Hurricane Ida’s death toll continued to rise on Sunday, with many in the US northeast holding out hope for people missing in the flood waters, while nearly 600,000 people in Louisiana continued to lack power a week after the storm made landfall.
Ida slammed into Louisiana on Aug. 29 as a powerful Category 4 hurricane with sustained winds of 240kph. The latest death toll there rose to at least 13 people on Sunday.
The storm weakened as it moved north but still unleashed flash flooding on the East Coast that killed at least 50 more people, according to updated numbers on Sunday.
Photo: EPA-EFE/JUSTIN LANE
Ida’s record-breaking rainfall of 7.8cm per hour on Wednesday, recorded in New York City’s Central Park, sent walls of water cascading through businesses, public transportation systems and 1,200 homes, causing more than US$50 million in damage, New York Governor Kathy Hochul said.
“The human toll was tremendous,” Hochul said. “One woman wept in my arms, an 89-year-old woman. She had nothing left after living in that home for over 40 years.”
New York had 17 confirmed deaths, four in suburban Westchester County and the rest in New York City, where nearly all the victims were trapped in illegal basement apartments that are among the last remaining affordable options for low-income residents in the area, the governor’s spokesperson said.
In New Jersey, there were 27 confirmed storm deaths and four people still missing, a spokesperson for Governor Phil Murphy said.
Among the missing were two college students last seen in Passaic, New Jersey, on Wednesday as Ida’s historic deluge was reported to have swept them away in the raging Passaic River.
Other storm deaths were reported in Connecticut with at least one dead, Pennsylvania with at least four dead and Maryland with at least one dead.
Louisiana Governor John Bel Edwards increased the number of storm deaths in his Gulf Coast state to 13.

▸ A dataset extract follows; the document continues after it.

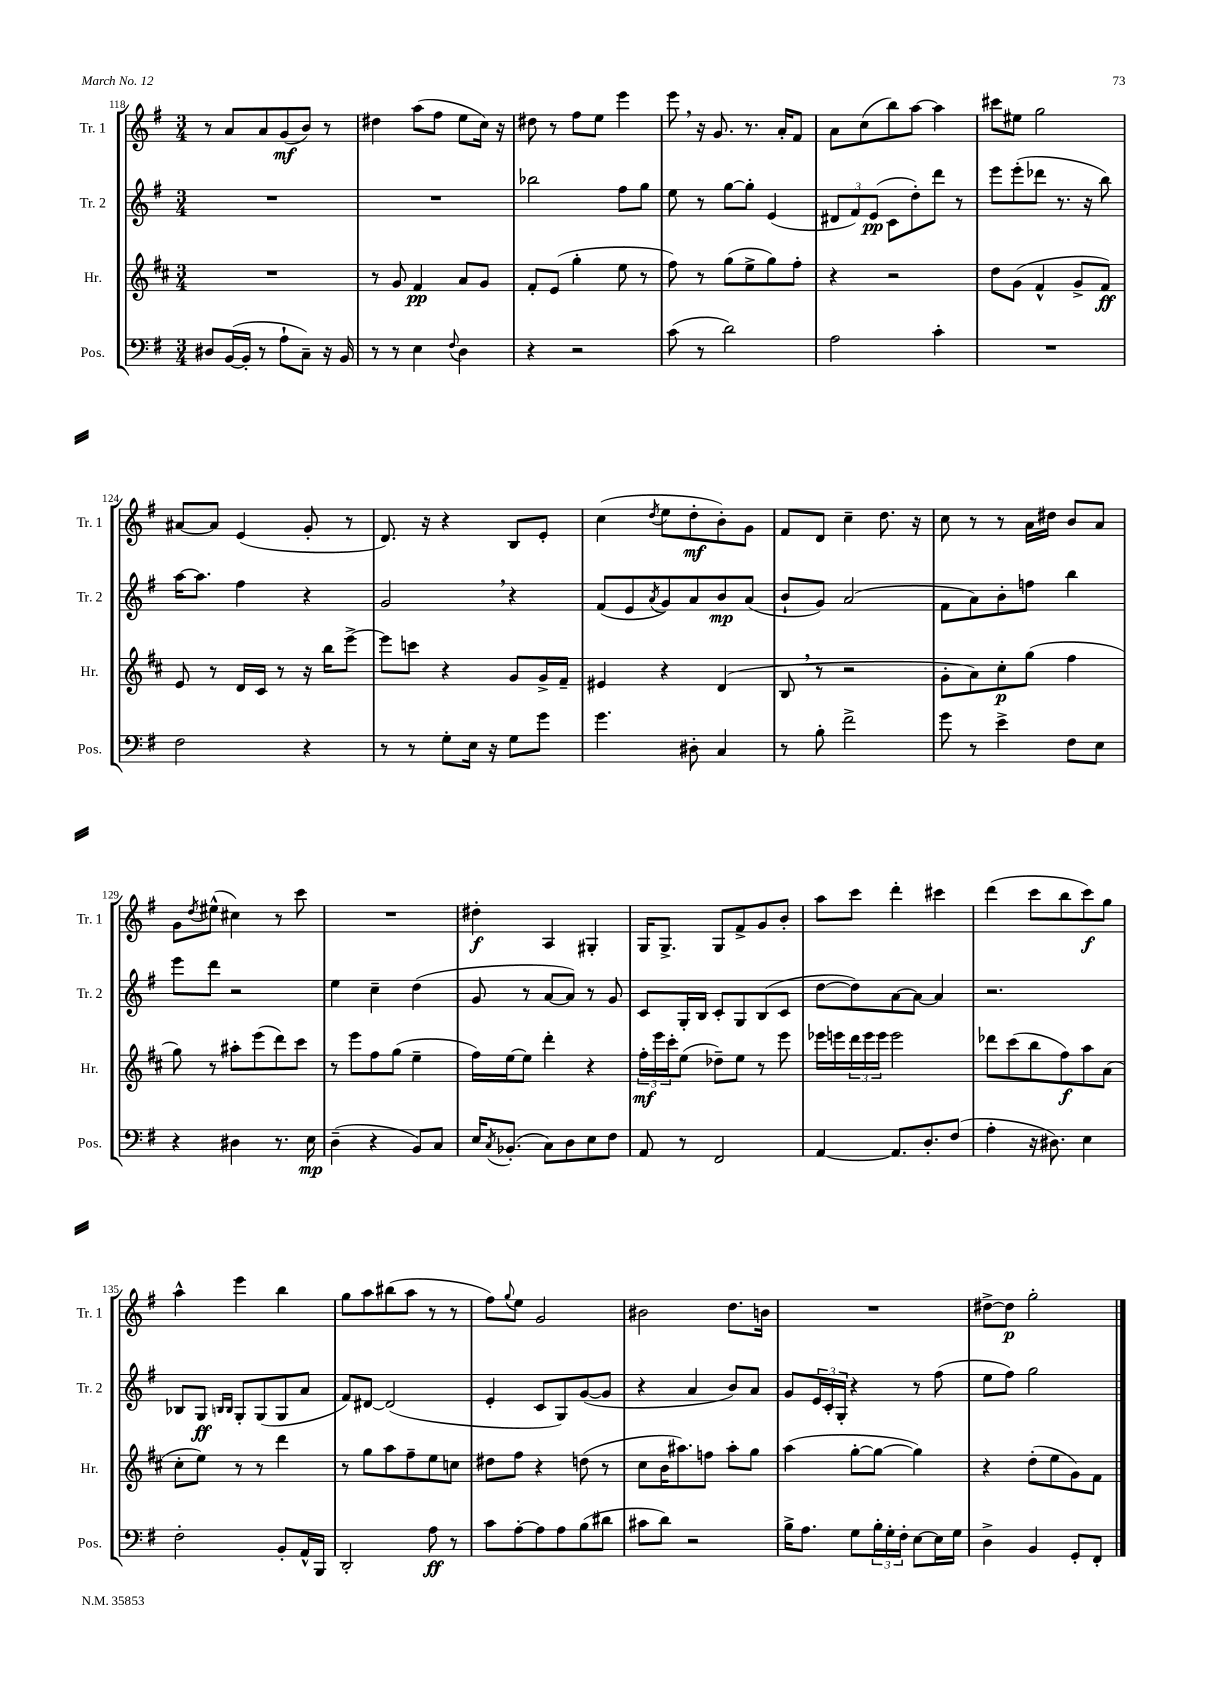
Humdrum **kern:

At least four of those people died in Louisiana of carbon monoxide poisoning from power generators, officials said.
Amid stifling heat and humidity, more than 591,000 homes and businesses in the state lacked electricity as of Sunday. About 1.2 million had originally lost power.
Ida also paralyzed US Gulf of Mexico oil production, and 88 percent of crude oil output and 83 percent of natural gas production remained suspended as of Sunday.
The Grand Classica, a cruise ship that will house 1,500 workers trying to restore power, departed from the Port of Palm Beach, Florida, on Saturday and is due to arrive in New Orleans on Tuesday.
An ongoing oil spill in the Gulf of Mexico has appeared in Ida’s wake. Divers at the site have identified the apparent source as a 30cm diameter pipeline displaced from a trench on the ocean floor that broke open.
Talos Energy, the Houston-based company currently paying for the cleanup, said in a statement issued on Sunday that the broken pipeline does not belong to it.
The company said that it is working with the US Coast Guard, and other agencies at the state and federal level, to coordinate the response and identify the owner of the ruptured pipeline.
Two additional 10cm pipelines were also identified in the area that are open and apparently abandoned.
The company’s statement did not make clear if oil was leaking from the two smaller pipelines, but satellite images appeared to show at least three different slicks in the same area, the largest drifting more than 19km eastward along the Gulf coast.
Aerial photos showed a miles-long brown and black oil slick spreading about 3km south of Port Fourchon, Louisiana. The broken pipe is in relatively shallow water, at about 10m of depth.
Talos said the rate of oil appearing on the surface had slowed dramatically and no new heavy black crude had been seen in the past day. So far, the spill appears to have remained out to sea and has not affected the Louisiana shoreline. There is not yet any estimate for how much oil was in the water.